The United States plans to reestablish its troop presence in Somalia, reversing a policy decision to remove U.S. forces made by former president Donald Trump.
A small force of several hundred military personnel is expected to be deployed following the decision by President Joe Biden, announced Monday by the U.S. Department of Defense.
“The president has authorized the Department of Defense to return a small, persistent U.S. military presence to Somalia” said spokesman John Kirby at the Pentagon.
“This decision was based on a request from (U.S. Defense) Secretary Austin and included advice from senior commanders, and of course, concern for the safety of our troops who have incurred additional risk by deploying in and out of Somalia on an episodic basis for the past 16 months.”
Kirby said the returning troops will be “training, advising, and equipping partner forces” in the ongoing struggle to contain Al-Shabaab militants who have operated in the Horn of Africa region for decades. Al-Shabaab currently poses a heightened threat, he added.

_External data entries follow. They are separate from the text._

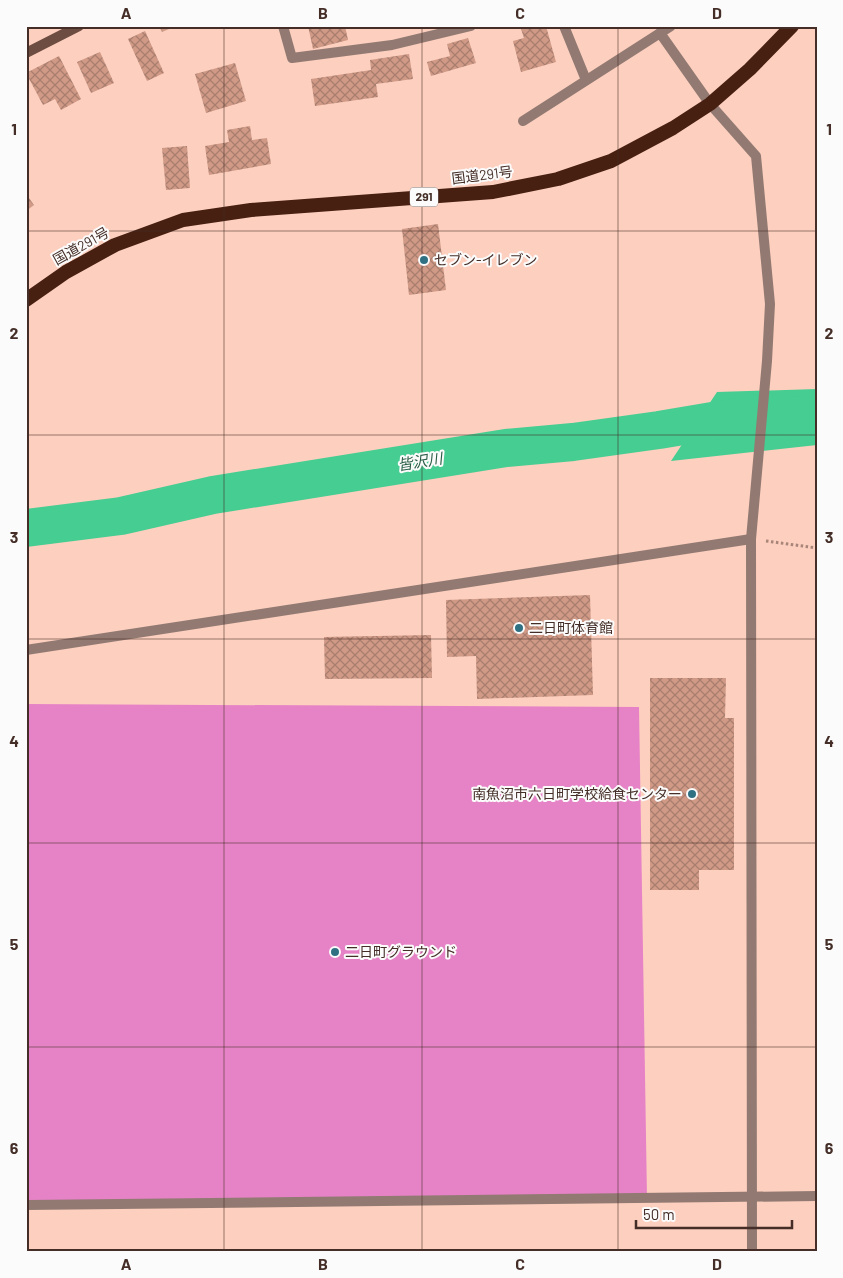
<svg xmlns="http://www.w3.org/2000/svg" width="843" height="1278" font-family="Barlow,'Noto Sans JP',sans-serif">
  <defs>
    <pattern id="building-cross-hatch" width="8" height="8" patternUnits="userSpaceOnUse" patternTransform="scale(1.25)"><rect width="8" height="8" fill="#d09a87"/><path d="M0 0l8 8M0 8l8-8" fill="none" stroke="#aa7e6e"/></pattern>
  </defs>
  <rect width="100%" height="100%" fill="#fdcfbf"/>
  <!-- pitch -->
  <polygon fill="#e683c7" points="26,704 639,707 647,1198 26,1205"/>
  <!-- water -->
  <polygon fill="#46cd91" points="817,389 817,445 671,461 717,392"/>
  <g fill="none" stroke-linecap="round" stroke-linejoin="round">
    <!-- river -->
    <polyline stroke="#46cd91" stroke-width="38" points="26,528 121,516 213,495 506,448 573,442 659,430 760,413 817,417"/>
  </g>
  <!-- building -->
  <g fill="url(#building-cross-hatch)">
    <polygon points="159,26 176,26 162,32"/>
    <polygon points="308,26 345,26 348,40 313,49"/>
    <polygon points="520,26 546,26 556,62 521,72 513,41 524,38"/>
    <polygon points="145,31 164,73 147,81 128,39"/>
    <polygon points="468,38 476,63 431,76 427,62 450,56 447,44"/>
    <polygon points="100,52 114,83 91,93 77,62"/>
    <polygon points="409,54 413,79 376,84 378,97 315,106 311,79 371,70 370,60"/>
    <polygon points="59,56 81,99 61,110 55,99 43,105 26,73"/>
    <polygon points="235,63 246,101 206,113 195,74"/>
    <polygon points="250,126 252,140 267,138 271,164 209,175 205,146 229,142 227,130"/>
    <polygon points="187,146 190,188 166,190 162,148"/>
    <polygon points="26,194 34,205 26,211"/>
    <polygon points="438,224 446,290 409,295 402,229"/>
    <polygon points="590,595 593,695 477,699 476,656 447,657 446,600"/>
    <polygon points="431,635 432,678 325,679 324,637"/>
    <polygon points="650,678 726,678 725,718 734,718 734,870 699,870 699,890 650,890"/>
  </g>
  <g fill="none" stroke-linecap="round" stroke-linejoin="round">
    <!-- path -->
    <polyline stroke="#a88579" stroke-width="3" stroke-dasharray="2.5 2.5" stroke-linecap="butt" points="766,541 817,548"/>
    <!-- minor -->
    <g stroke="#927a72" stroke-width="10">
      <polyline points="283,26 292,58 392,45 471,26"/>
      <polyline points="564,26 586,80"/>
      <polyline points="660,33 710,104 756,156 770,304 767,361 751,539 752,1252"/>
      <polyline points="523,121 671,26"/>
      <polyline points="26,650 751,539"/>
      <polyline points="26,1205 817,1196"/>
    </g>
    <!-- secondary -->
    <polyline stroke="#6d4d41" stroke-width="10" points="26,53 79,26"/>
    <!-- trunk -->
    <polyline stroke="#472012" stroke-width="14" points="26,300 66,272 115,245 183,220 251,210 493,192 558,179 611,161 673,128 710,104 750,69 792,26"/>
  </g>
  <!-- grid -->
  <path fill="none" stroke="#442e27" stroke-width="1" stroke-opacity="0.55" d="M224 26V1252M422 26V1252M618 26V1252M26 231H817M26 435H817M26 639H817M26 843H817M26 1047H817"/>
  <!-- markers -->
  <g fill="#2f7083" stroke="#fbfbfb" stroke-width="2">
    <circle cx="424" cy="260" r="5"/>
    <circle cx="519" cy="628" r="5"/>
    <circle cx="692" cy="794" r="5"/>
    <circle cx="335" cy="952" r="5"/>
  </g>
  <g text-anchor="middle" stroke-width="4" stroke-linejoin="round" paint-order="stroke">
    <!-- shield labels -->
    <rect fill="#fbfbfb" stroke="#7b6c67" stroke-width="1" x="410" y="187.5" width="28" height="19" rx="4"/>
    <g font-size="12" font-weight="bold" fill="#442e27">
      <text x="424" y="201">291</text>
    </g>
    <!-- street labels -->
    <g font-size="14" fill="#442e27" stroke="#fbfbfb">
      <text transform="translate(482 175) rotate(-7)" y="5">国道291号</text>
      <text transform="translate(81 246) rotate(-29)" y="5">国道291号</text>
    </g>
    <!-- poi labels -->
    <g font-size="14" fill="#442e27" stroke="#fbfbfb" text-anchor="start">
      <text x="434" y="265">セブン-イレブン</text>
      <text x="529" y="633">二日町体育館</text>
      <text x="682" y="799" text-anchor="end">南魚沼市六日町学校給食センター</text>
      <text x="345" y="957">二日町グラウンド</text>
    </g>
    <!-- water labels -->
    <g font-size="15" font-style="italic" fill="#285c43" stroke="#fbfbfb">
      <text transform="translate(420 462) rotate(-9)" y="5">皆沢川</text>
    </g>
  </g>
  <!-- border -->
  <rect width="843" height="1278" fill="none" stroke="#fbfbfb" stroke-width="55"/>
  <!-- scale -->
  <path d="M636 1220v8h156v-8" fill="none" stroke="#442e27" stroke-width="2.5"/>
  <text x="643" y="1220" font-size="15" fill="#442e27" stroke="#fbfbfb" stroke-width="4" paint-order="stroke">50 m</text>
  <rect x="28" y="28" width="788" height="1222" fill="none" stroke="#442e27" stroke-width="2"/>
  <g font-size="16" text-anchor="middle" font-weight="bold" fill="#442e27">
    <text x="126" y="19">A</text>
    <text x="323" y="19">B</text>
    <text x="520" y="19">C</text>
    <text x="717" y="19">D</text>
    <text x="14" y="135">1</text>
    <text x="829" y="135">1</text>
    <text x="14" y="339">2</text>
    <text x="829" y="339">2</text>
    <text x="14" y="543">3</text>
    <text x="829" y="543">3</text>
    <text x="14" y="747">4</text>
    <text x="829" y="747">4</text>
    <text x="14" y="950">5</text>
    <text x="829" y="950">5</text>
    <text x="14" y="1154">6</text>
    <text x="829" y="1154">6</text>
    <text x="126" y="1270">A</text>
    <text x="323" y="1270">B</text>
    <text x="520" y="1270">C</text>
    <text x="717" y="1270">D</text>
  </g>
</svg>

“The purpose here is to enable a more effective fight against Al-Shabaab, by local forces,” Kirby said.
Austin’s request was based in part on assessments that the existing deployment was ineffective in countering terrorist threats in Somalia.
The news follows presidential elections held in Somalia held at the weekend. Hassan Sheik Mohamud, president of Somalia from 2012 to 2017, will return to office and replace outgoing president Mohamed Abdullahi Farmaajo.